Filesystem Architectures with L4Re and L4-Based Systems

Paul Boddie paul at
Mon Dec 2 17:03:12 CET 2019

On Sunday 12. August 2018 22.26.26 Paul Boddie wrote:
> One thing I wonder about is whether the current L4Re approach is able to
> satisfactorily deal with filesystem content that needs to serve different
> user entities, with content having different permission and ownership
> rights. It seems that the filesystem logic has to be available as a library
> within a program, which is not necessarily a problem.

I guess nobody had anything to say about this, which kind of suggests that a 
lot of the focus around L4Re is in virtualising Linux and arguably not playing 
to the strengths of the microkernel architecture. However...


> Are there any articles about the design of L4Re that might explain the
> motivations here? And are there any accessible-but-detailed articles about
> other microkernel-based systems and the way in which they structure their
> filesystem architectures? I looked around on the TU-Dresden site for
> materials, but I didn't immediately find anything obviously relevant.

What I did find was some more information about the Spring operating system 
developed by Sun Labs back in the early 1990s. Helpfully, someone had written 
up a summary of various papers in the Wikipedia article in question (also 
doing so in an era when edits were not policed in a pedantic and draconian 
fashion, so the article remains rather informative), and with references to 
L4-based systems, it was hard to ignore:

Reading a bit more about Spring in the research papers, there are some 
similarities with L4Re that suggest that some inspiration has been taken from 
the various things Spring implemented or provided. For instance, much is made 
of the naming service in Spring, and I cannot help feeling that the role of 
namespaces in L4Re is inspired by it.

It appears that Spring was discontinued in favour of enhancing Solaris (which 
those around at the time will remember was rather struggling to gain the 
confidence of established SunOS users, at least from the perspective of people 
I knew), and a Solaris-based cluster-oriented product was introduced employing 
various concepts and mechanisms from Spring. For instance, Spring's interface 
descriptions evolved into CORBA IDL which then became the basis of abstracting 
functionality in the multi-machine Solaris environment.

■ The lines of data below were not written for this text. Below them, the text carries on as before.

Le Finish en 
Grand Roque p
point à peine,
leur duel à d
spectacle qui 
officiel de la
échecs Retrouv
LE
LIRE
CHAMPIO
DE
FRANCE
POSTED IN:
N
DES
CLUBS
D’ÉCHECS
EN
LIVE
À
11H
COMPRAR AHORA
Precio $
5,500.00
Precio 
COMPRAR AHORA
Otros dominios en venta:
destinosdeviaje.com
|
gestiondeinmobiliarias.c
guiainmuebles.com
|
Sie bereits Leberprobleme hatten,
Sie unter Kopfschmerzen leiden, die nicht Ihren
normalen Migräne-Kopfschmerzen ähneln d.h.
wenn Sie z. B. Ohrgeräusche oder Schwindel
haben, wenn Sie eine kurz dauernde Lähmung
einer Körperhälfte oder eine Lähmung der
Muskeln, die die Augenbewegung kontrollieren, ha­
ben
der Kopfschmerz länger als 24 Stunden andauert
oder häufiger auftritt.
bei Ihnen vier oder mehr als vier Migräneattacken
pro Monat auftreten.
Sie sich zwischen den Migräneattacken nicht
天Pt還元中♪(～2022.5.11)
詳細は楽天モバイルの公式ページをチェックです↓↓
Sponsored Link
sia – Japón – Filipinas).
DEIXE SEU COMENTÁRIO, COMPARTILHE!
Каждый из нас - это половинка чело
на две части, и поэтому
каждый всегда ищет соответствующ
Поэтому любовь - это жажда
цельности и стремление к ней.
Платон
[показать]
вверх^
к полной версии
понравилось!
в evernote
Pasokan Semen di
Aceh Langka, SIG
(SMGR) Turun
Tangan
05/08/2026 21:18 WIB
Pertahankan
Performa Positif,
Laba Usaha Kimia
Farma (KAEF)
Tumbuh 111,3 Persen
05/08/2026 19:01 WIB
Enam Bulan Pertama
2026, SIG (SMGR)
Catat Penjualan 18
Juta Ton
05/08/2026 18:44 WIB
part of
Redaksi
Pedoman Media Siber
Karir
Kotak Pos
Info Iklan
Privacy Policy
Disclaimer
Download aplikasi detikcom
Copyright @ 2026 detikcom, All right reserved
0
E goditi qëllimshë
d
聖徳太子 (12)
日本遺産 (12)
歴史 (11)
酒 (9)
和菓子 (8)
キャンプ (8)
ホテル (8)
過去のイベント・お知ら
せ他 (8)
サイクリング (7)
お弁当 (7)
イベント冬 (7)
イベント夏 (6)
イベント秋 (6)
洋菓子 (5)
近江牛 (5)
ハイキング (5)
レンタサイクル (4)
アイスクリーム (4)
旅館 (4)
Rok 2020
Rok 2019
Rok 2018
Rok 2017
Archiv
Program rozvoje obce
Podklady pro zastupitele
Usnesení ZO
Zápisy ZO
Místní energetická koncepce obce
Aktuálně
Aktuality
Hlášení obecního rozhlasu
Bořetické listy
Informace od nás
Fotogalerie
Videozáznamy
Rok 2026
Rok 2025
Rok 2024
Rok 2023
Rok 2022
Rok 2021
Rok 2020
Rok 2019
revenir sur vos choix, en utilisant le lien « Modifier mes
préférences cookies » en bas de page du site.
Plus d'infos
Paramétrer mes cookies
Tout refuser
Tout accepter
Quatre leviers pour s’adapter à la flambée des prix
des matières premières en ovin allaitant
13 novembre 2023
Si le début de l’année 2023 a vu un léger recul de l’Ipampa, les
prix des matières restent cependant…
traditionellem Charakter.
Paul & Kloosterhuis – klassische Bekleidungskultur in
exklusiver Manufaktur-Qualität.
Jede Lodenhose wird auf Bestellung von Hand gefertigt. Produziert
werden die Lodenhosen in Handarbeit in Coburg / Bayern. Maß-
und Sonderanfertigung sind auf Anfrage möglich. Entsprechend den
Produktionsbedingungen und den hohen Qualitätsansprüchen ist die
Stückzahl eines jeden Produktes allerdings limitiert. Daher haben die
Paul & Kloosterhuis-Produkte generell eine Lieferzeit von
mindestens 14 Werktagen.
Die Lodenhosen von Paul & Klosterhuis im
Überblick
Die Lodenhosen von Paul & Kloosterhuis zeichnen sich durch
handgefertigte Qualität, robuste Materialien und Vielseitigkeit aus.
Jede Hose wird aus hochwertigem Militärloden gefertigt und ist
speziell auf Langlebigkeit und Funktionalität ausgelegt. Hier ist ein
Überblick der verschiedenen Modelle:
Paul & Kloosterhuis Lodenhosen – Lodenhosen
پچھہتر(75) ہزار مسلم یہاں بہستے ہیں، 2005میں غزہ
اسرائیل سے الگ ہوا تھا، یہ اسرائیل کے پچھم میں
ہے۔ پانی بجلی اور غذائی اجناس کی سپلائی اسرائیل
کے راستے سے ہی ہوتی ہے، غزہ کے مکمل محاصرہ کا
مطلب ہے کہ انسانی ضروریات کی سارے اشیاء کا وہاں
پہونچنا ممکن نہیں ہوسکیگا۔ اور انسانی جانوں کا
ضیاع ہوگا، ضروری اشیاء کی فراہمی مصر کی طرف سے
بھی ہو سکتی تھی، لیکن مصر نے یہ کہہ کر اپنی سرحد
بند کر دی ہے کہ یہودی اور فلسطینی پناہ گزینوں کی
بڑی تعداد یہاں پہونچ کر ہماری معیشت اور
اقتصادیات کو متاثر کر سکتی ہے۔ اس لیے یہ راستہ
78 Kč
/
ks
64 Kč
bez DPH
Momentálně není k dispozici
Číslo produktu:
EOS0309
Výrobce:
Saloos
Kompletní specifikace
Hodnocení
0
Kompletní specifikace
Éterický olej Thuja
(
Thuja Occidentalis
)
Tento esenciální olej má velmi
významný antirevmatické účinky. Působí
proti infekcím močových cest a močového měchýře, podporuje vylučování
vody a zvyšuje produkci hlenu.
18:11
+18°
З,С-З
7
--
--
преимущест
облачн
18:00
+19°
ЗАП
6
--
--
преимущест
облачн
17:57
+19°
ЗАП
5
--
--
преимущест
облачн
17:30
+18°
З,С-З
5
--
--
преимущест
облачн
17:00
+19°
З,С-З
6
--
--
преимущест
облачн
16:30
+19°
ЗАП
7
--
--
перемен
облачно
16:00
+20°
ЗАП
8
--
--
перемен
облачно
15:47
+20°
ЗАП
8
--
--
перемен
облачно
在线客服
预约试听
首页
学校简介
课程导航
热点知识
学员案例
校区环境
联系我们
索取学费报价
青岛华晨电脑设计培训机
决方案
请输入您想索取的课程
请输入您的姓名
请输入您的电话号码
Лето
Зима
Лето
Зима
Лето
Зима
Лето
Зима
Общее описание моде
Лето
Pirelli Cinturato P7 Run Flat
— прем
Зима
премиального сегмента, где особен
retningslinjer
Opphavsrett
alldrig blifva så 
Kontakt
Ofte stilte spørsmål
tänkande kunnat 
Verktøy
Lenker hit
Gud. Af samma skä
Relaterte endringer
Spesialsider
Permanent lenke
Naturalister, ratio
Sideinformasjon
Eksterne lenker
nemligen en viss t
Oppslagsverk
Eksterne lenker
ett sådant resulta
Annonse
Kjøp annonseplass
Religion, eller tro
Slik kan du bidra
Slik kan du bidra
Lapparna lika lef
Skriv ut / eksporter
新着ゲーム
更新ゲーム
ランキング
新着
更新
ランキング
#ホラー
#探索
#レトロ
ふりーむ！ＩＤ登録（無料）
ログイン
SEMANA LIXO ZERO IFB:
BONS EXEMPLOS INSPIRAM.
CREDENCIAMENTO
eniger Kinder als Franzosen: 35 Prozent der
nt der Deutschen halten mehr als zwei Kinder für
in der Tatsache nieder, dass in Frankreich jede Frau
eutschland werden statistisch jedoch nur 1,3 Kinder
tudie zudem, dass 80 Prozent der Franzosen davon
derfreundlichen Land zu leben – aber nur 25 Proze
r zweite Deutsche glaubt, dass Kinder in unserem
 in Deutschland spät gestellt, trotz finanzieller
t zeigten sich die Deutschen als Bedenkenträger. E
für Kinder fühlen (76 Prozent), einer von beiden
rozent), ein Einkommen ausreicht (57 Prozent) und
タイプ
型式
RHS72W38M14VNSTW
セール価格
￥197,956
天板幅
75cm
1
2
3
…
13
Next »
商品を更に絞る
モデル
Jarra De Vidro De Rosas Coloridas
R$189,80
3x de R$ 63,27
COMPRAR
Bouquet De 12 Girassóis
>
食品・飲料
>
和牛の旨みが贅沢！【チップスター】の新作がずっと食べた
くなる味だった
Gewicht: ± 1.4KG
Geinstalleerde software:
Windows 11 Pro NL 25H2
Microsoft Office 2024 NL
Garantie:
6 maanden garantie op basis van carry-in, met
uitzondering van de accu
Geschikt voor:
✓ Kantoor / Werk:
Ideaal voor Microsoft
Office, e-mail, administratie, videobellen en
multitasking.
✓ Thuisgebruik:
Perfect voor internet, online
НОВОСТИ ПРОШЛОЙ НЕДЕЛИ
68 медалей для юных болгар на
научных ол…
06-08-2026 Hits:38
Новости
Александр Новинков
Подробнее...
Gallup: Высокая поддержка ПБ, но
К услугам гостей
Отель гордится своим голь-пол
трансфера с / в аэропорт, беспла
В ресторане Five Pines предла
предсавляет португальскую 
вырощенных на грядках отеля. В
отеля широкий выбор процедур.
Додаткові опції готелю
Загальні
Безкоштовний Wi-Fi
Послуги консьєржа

Anyway, since my last message I have been plugging away at writing L4Re 
components, even revisiting the use of interface descriptions and making a 
tool to generate code from them, so I thought I would share the above findings 
in case they jog anyone's memory or allow anyone to clarify what their 
objectives were with systems like TUDOS and other ostensibly general-purpose 
computing environments based on L4Re and its predecessors.